MUMBAI -- India's goods and services tax is just a few days old, but consumers are already feeling a positive impact on their pocketbooks.
From automakers and sundry suppliers to airlines, companies are scurrying to share the direct and indirect benefits of the reduced and simplified tax rates. The prospect of a flurry of consumption sent the Bombay Stock Exchange's benchmark Sensex index rising nearly 1%, to 31,221.62, on Monday -- the first trading session after the GST was launched.
Carmakers have been the fastest to announce discounts. The largest player in the domestic market, Maruti Suzuki India, was one of the first to cut prices, trimming up to 3% off ex-showroom prices -- what the dealer charges for procuring the vehicle and covering state taxes. "The rate of reduction varies across locations, depending on the [value added tax] rates applicable prior to GST," the company said in a statement.
Toyota Kirloskar Motor followed suit by reducing prices by as much as 13%, effective immediately.
"We are happy to pass on the benefits of GST rates on vehicles to our customers," said Raja, director and senior vice president of marketing and sales at Toyota Kirloskar Motor.
Luxury brands such as Mercedes-Benz, BMW, Audi and Tata Motors-owned Jaguar Land Rover have slashed prices by 5-10%, according to the Economic Times. That translates into savings of anywhere from 70,000 to 1 million rupees ($1,079 to $15,418) on high-end models.
Motorcycle manufacturers are in on the action, too. Hero Motocorp on Saturday said its "mass selling" models are now up to 1,800 rupees cheaper.
Overall, the new tax regime is considered a largely neutral factor for the corporate sector, barring certain fields such as oil and gas. But companies see a chance to catch consumers' attention -- if they act quickly. When it comes to vehicles, experts reckon the new prices will help unleash pent-up demand, as consumers had been waiting to see how post-GST prices shape up before buying cars and bikes.
Most automakers saw declines in their sales volumes in June, prior to the introduction of the GST, though Maruti Suzuki posted a marginal 1.2% sales increase.
Consumer goods companies are making moves of their own. Hindustan Unilever, for instance, has reportedly increased the weight of some products while holding their prices steady; for other products, it has reduced prices. Nestle India, too, has promised to offer better deals under the new tax regime.
Apple has reportedly brought down prices of its iPhones by up to 7.5%. The iPhone SE, which is assembled in Bangalore, is at least 4% cheaper, while the price of the high-end iPhone 7 Plus has been lowered by 6,600 rupees, to 85,400 rupees.
Changes in the air
Airlines such as Air India and Jet Airways Airlines such as Air India and Jet Airways have made it mandatory for companies booking [tickets for business travels] to register their GST details, to avail themselves of input tax credits. Starting July 1, a GST rate of 12% applies to business and premium economy tickets, while economy seats are subject to a 5% rate; the GST replaces a service tax and other levies on tickets.

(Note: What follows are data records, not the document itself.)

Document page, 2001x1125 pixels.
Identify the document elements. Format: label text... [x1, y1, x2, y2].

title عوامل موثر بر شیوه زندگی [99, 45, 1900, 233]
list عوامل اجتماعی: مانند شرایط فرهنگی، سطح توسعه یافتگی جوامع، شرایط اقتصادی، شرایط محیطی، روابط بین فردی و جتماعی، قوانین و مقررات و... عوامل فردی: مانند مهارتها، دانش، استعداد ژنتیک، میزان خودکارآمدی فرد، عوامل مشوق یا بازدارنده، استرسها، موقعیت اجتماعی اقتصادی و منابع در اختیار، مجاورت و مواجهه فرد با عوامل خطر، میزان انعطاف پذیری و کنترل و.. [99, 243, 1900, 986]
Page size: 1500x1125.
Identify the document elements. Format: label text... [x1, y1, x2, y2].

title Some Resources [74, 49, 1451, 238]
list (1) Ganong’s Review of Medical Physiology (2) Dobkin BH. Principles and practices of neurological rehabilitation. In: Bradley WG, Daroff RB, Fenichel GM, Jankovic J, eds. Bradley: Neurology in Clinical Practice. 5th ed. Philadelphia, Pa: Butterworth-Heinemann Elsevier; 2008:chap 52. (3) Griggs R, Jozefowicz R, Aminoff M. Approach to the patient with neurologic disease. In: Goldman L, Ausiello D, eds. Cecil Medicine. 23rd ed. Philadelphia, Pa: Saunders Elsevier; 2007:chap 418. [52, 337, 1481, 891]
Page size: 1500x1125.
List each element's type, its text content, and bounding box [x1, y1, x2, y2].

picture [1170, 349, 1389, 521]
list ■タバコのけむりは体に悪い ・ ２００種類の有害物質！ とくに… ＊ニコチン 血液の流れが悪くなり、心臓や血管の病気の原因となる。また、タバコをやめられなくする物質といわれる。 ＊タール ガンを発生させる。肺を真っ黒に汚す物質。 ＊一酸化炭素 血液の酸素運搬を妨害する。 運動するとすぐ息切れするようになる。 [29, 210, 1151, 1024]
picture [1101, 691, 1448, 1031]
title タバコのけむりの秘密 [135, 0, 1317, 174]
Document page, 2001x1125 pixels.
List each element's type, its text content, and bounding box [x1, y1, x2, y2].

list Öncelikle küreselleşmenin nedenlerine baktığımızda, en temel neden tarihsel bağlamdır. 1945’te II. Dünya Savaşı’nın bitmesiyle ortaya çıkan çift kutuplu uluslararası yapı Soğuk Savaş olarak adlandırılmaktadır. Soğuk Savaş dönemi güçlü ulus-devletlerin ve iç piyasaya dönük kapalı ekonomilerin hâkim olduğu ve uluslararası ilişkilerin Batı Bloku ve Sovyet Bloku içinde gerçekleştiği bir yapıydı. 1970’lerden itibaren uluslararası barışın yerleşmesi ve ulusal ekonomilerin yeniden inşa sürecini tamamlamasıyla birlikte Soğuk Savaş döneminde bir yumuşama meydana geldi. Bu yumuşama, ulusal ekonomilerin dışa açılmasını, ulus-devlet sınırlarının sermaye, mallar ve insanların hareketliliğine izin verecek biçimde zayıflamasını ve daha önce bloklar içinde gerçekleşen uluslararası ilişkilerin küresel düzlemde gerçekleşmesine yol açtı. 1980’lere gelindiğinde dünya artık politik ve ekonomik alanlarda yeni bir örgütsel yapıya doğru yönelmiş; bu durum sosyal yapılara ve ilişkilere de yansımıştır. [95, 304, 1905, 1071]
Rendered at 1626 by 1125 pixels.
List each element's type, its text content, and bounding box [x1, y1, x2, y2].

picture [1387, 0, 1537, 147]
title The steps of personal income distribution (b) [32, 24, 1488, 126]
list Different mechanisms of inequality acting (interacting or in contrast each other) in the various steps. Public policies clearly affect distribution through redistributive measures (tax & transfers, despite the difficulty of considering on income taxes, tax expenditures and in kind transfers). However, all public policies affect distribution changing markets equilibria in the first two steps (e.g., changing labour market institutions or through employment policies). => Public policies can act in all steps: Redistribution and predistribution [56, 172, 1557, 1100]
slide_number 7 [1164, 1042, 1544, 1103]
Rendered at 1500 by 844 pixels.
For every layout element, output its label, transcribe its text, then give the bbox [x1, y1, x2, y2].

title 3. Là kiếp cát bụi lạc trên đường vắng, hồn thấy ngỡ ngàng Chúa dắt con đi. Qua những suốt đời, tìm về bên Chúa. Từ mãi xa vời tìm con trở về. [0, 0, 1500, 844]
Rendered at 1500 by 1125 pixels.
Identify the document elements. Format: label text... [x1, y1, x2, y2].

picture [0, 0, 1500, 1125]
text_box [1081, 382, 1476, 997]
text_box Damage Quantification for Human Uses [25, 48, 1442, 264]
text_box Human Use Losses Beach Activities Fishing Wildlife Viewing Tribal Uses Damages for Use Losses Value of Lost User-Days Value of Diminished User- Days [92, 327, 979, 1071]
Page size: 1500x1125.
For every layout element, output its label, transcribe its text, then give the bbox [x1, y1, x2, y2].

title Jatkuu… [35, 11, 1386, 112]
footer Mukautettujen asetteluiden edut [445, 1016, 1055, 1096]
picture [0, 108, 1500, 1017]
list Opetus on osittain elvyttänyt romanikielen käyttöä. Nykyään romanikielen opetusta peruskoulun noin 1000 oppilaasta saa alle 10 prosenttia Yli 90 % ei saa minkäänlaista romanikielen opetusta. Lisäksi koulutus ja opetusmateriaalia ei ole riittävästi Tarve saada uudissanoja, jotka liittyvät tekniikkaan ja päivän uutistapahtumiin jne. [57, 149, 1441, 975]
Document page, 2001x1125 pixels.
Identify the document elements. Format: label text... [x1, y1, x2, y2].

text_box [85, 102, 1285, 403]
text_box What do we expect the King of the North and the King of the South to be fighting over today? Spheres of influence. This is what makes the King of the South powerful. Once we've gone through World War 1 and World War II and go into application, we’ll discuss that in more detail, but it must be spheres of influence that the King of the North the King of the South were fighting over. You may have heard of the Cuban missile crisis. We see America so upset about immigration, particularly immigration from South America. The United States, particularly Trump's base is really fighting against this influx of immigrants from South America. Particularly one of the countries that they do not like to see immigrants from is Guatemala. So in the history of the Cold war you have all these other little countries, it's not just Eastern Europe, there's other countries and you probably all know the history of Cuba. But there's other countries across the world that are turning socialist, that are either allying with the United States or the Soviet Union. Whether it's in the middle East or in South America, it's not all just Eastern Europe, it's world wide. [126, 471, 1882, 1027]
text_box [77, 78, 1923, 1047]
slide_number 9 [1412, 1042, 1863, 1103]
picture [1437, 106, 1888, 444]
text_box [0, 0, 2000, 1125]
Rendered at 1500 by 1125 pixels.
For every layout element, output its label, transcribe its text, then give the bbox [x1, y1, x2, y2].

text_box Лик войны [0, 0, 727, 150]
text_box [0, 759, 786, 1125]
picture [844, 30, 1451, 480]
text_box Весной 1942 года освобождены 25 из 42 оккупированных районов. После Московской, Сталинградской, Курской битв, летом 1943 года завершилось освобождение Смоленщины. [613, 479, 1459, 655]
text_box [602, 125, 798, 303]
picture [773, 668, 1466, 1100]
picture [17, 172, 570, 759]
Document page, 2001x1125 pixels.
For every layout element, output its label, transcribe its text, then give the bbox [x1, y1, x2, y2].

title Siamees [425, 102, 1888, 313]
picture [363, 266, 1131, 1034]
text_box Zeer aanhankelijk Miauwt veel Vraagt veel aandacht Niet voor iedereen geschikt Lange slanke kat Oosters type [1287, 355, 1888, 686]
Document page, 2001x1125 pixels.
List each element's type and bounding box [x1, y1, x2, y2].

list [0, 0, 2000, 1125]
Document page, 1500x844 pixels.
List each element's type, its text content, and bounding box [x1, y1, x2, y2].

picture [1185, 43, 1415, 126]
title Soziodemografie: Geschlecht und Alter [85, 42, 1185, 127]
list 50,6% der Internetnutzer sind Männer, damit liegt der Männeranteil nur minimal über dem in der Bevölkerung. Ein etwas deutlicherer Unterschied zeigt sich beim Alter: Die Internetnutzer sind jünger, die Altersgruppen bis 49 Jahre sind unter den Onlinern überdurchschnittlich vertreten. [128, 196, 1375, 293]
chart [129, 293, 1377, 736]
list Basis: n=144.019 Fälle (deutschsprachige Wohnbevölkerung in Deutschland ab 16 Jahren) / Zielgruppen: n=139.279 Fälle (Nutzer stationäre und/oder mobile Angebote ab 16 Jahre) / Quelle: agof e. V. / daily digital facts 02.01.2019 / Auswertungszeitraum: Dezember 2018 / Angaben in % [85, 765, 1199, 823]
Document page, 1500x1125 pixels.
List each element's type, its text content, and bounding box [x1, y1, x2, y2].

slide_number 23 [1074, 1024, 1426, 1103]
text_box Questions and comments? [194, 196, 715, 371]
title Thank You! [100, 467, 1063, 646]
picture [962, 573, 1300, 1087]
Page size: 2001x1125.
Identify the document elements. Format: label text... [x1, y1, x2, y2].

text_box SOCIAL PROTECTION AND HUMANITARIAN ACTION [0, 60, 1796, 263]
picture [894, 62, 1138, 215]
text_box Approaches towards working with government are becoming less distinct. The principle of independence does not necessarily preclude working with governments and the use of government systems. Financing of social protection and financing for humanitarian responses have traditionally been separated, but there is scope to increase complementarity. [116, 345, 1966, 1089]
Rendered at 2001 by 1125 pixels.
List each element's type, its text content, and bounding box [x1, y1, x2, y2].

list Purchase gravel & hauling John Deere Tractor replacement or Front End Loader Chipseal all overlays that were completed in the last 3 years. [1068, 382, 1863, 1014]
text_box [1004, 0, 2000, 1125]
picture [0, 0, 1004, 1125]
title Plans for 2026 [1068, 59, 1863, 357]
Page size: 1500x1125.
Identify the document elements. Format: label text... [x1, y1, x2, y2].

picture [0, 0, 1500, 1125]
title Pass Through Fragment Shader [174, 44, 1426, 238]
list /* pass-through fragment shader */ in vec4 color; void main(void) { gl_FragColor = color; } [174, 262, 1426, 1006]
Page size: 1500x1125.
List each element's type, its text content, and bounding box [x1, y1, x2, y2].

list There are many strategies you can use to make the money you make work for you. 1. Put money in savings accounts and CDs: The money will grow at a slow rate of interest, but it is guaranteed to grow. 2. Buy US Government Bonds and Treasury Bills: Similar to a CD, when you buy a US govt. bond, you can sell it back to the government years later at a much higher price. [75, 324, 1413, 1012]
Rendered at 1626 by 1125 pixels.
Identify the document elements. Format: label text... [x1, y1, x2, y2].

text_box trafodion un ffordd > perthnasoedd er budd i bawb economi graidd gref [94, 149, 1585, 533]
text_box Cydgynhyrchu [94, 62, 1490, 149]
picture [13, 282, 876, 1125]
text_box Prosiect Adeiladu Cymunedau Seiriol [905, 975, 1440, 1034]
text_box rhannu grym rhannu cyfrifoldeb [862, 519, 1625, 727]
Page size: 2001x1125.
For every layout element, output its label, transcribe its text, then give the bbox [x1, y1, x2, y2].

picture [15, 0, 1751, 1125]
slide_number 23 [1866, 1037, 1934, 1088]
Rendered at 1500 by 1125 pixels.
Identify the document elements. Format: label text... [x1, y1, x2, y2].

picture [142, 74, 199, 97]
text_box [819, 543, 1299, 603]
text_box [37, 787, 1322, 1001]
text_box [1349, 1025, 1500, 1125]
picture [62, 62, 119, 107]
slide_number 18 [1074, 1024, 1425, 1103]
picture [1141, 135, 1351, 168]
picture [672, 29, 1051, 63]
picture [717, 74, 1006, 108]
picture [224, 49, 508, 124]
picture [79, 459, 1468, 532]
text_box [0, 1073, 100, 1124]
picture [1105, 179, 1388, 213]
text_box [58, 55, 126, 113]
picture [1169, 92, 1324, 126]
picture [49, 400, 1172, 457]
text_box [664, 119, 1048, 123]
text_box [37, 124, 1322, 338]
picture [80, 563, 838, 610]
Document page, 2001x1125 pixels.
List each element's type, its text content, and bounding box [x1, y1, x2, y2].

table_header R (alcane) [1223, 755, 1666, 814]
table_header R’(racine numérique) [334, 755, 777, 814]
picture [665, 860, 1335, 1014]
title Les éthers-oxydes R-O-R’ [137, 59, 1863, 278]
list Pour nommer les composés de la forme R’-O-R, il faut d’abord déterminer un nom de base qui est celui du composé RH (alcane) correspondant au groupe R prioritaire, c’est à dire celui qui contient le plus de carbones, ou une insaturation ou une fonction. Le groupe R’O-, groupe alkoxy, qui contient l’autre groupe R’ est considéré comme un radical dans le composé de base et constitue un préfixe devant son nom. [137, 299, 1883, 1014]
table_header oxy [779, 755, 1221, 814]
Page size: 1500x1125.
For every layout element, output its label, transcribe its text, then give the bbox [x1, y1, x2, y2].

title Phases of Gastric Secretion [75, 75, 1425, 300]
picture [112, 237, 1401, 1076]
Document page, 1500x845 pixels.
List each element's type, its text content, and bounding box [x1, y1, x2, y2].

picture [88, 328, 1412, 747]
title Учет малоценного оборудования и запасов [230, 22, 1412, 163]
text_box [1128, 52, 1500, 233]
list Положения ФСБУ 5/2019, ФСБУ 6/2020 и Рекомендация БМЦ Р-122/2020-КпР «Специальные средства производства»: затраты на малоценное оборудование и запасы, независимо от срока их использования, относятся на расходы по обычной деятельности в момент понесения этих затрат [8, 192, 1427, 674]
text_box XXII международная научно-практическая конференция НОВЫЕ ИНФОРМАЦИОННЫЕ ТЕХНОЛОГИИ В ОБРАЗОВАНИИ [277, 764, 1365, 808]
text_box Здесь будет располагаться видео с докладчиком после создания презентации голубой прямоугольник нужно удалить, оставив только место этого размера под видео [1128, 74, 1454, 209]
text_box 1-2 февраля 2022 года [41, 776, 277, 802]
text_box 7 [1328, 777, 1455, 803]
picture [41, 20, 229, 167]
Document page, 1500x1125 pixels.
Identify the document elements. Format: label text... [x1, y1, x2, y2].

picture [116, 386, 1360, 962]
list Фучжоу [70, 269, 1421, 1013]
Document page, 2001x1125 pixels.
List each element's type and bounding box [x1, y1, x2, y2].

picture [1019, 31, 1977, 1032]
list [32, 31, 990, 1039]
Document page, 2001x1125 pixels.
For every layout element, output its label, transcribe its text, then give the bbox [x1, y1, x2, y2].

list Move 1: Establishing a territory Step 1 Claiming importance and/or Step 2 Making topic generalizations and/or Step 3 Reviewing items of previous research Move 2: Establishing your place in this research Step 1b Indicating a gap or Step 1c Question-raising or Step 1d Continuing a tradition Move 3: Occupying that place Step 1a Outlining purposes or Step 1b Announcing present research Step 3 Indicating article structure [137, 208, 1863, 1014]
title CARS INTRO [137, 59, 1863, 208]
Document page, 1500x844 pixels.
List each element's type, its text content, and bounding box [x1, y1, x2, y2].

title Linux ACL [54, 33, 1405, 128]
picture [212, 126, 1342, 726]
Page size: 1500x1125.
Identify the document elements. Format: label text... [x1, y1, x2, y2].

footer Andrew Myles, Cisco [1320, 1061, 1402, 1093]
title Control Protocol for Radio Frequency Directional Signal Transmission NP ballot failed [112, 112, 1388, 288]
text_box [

Jet Airways, India's No. 2 player by market share, announced on its website that companies that register the details can claim up to 12% back on flights booked for employees. "GST invoices will be shared with your guest's company monthly, which can then be used to claim GST benefits," the airline said, noting that bookings for leisure travel are not eligible for the credits.
Air India said companies will only have to register once. Vistara, an airline run by Tata Group and Singapore Airlines, has made the registration optional.
According to ICRA, a ratings agency, the GST on economy class air travel is 100 basis points lower than the earlier service tax rate. For business class, on the other hand, the rate is 3 percentage points higher. In ICRA's view, these rate changes are unlikely to have a major impact on passenger growth -- though the lower rate on economy class is in line with the Ministry of Civil Aviation's goal of making flying affordable for the masses.
The fine print is, well, a bit complicated. Under the GST, the agency noted, "airlines can claim input tax credit on all inputs (all goods purchases including spare parts, food items, etc.) only for the business class, and only input services for the economy class."
For airlines that rely heavily on revenues from economy class, this could result in additional costs, the agency said. "In the current scenario of pressure on yields due to increasing capacities and competitive intensity, [the] ability of the airlines to pass on the increased cost to the customers is also restricted." This is why the airlines resorted to using tax credits as a carrot for business customers, rather than direct airfare cuts.
For the most part, though, the business community is embracing the new system, despite the inevitable headaches that accompany such a transition. And in many cases, consumers are reaping direct rewards.